The rediscovery of classical literature, starting in the 12th Century CE, initiated the process of relearning about the literature and knowledge of the ancient world that had been lost in Europe during the Middle Ages. Much of this literature, consisting of vast subjects including poetry, history, and philosophy, that initiated the Renaissance in the following centuries was found in the libraries of Christian monasteries. These institutions, which also provided some education in places where there otherwise was none, are lauded for their positive effect on preserving the knowledge of the classical World. The Catholic church has therefore often been the institution to which the preservation of classical literature is attributed. Meanwhile, Western Europe had fallen into what is known as the Dark Ages, due to its scarcity of literacy, population decline, and decline in trade. Interest in classical writings had been in decline since Late Antiquity and with the decline in literacy this only worsened. However, before the Church should be lauded for their preservation work, it is important to know what caused the decline in interest in classical writings during Late Antiquity into the Middle Ages in the first place.
In the 2nd Century CE, Ancient Literature and philosophy were still widely practiced and highly regarded in Western Europe; the emperor Marcus Aurelius (121-180 CE) was even a (Stoic) philosopher himself. He wrote a series of personal writings, known as Meditations that became a incredibly important work of philosophy. Yet in 391 CE the Serapeum of Alexandria, the most important library and school of philosophy in the Roman world was demolished. A few years later, in the year 415, the Alexandria-based, Neoplatonist philosopher, astronomer, and mathematician Hypatia was torn to pieces and then burned for being an influential pagan. In 529 the Platonic Academy of Athens was closed and a history of nearly a millennium of philosophy in Athens came to an end. Within this time Roman society must have changed significantly for the paradigm shift regarding philosophy and literature to happen.
Not just public opinion regarding literature had changed in the Roman Empire during this period; the entire world view of much of the population had changed. When Constantine the Great (272-337) became Emperor in 306 CE only about 10% of the population in the Roman Empire was Christian (others were “pagan” polytheists, Epicurean Atomists/Atheists, Manicheans, Mithraists, Jews, followers of cults like those of Sol Invictus and Isis, etc.). By the early 6th centuries there had been several declarations by both Bishops and Emperors that the “pagans” were extinct. Although this was not completely true, it was indeed so that the vast majority of the population in the Roman Empire converted to Christianity.
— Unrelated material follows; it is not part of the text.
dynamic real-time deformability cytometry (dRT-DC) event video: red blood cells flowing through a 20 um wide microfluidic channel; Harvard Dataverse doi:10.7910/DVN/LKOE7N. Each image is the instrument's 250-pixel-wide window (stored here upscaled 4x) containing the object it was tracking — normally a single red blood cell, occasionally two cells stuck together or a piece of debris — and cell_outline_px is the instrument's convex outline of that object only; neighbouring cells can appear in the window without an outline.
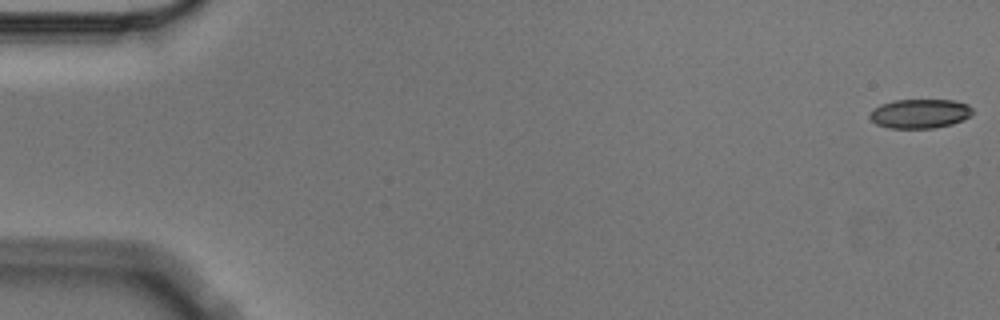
{"species": "Egyptian fruit bat (a non-hibernating species)", "species_latin": "Rousettus aegyptiacus", "temperature_condition": "cold", "stored_images_in_passage": 7, "camera_frame_rate_fps": 3000, "um_per_image_px": 0.085, "animal": {"sex": "male"}, "frame": {"image": 1, "passage_image": 1, "time_ms": 0.0, "image_size_px": [1000, 320], "cell_outline_px": [[972, 116], [964, 120], [952, 124], [936, 128], [888, 128], [876, 124], [868, 116], [872, 108], [880, 104], [892, 100], [952, 100], [968, 104], [972, 108]], "centroid_in_image_um": [78.18, 9.66], "position_along_channel_um": 6.8, "area_um2": 17.8}}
Censorship and Persecution
These Christians reveled in their ignorance and illiteracy. As stated in Corinthians 3:19, “For the Wisdom of this world is foolishness with God.” Practicing any philosophical or scientific work was considered redundant by Christian bishops who believed that all knowledge that humanity needed could be found in scripture. They believed it was arrogant to believe that one could understand the universe; one could not comprehend God’s creation. This was a very different worldview from that of the philosophers who had been popular before, they wanted to comprehend the world and had incredible discoveries in scientific fields including mathematics, astronomy, biology, and logic. As Christians gained more power, declarations and laws were enforced that forbade pagan literature that contradicted the Christian doctrines. For example, the worldview held by Epicurean Atomists that the world was eternal, and therefore did not need a creation, contradicted Genesis, leading to their works being prohibited.
Not only were the works of literature by pagans attacked, physical violence also began to increase. The attack on non-Christians began with the first Christian emperor Constantine the Great. He ordered the pillaging and tearing down of pagan temples, among them the aforementioned Serapeum of Alexandria in 325 CE. Those that murdered of Hypatia were Christian fanatics. In 529 CE the emperor Justinian instituted in his famous Corpus Juris Civilis, also referred to as the Code of Justinian, a law that stated: “Moreover, we forbid the teaching of any doctrine by those who labour under the insanity of paganism.” This legally forbade any works by non-Christians.
The Debt to Christianity
It was the Christians who forbade the existence and reading of a vast amount of classical literature. Monasteries were the only place where a small amount of classical literature was preserved. However, the reason that preservation was necessary is because Christians elsewhere destroyed the other copies. This conclusion changes the debt we are supposed to owe to Christian institutions for preserving a few of these works. One does not hold a debt to a person who destroys all their possessions but leaves you with a few. One should not have to thank such a person for doing so. We, as Western Civilisation, are not indebted to Christianity for the preservation of classical literature. A fraction of classical literature was preserved despite Christianity.